**Data segment**:
- - - -
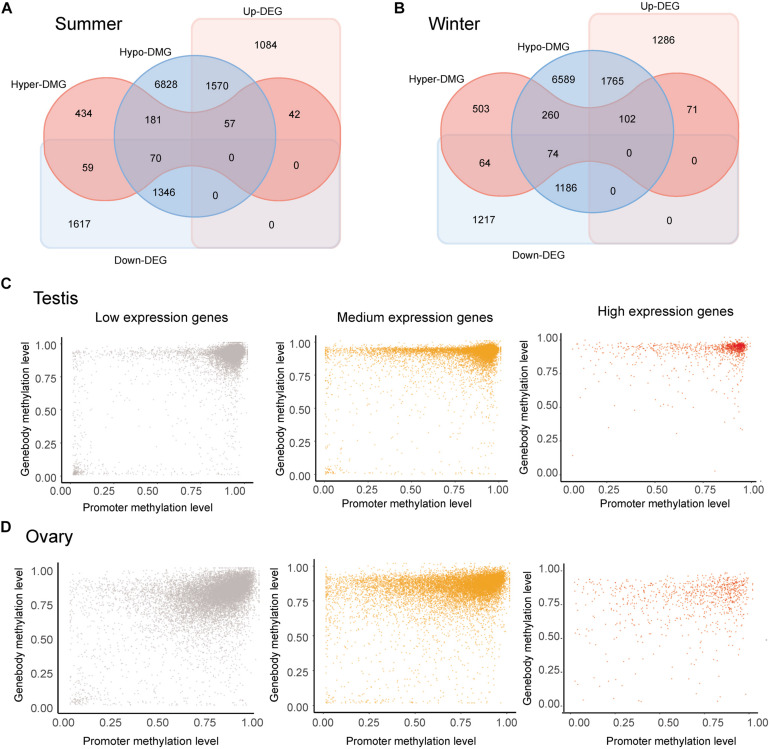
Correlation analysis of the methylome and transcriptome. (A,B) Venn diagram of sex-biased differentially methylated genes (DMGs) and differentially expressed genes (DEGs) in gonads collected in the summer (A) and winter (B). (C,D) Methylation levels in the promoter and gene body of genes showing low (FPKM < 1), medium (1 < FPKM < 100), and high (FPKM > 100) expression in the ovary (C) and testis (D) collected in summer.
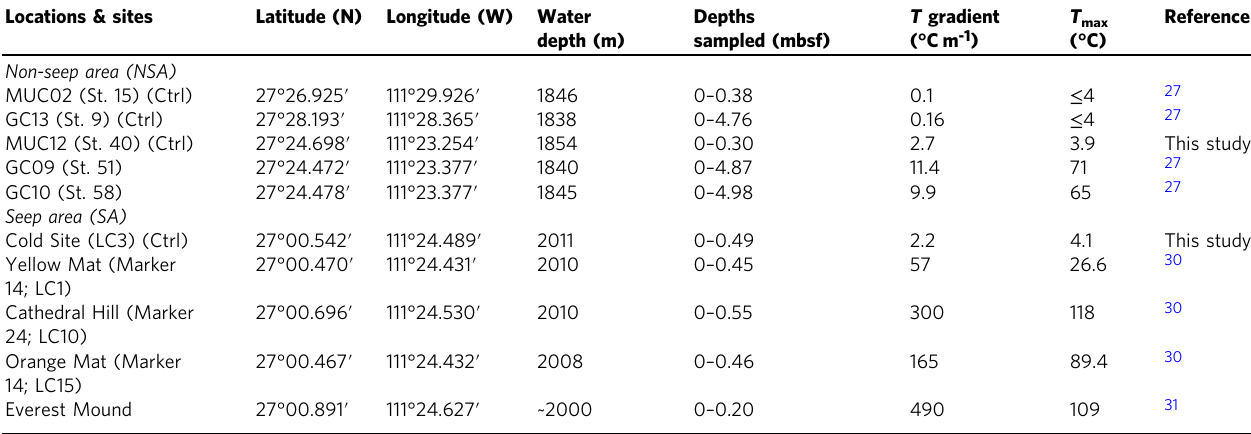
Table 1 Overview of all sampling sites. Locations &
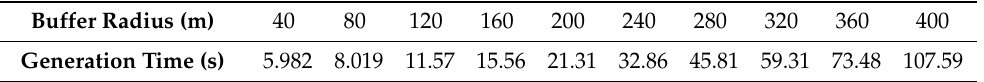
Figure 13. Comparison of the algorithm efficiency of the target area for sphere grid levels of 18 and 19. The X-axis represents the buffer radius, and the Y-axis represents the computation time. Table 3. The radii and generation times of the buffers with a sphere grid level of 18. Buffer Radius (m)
- - - -
Search the lines above for the string "Table" and copy each line that has it.

**Written reply**:
Table 1 Overview of all sampling sites. Locations &
Figure 13. Comparison of the algorithm efficiency of the target area for sphere grid levels of 18 and 19. The X-axis represents the buffer radius, and the Y-axis represents the computation time. Table 3. The radii and generation times of the buffers with a sphere grid level of 18. Buffer Radius (m)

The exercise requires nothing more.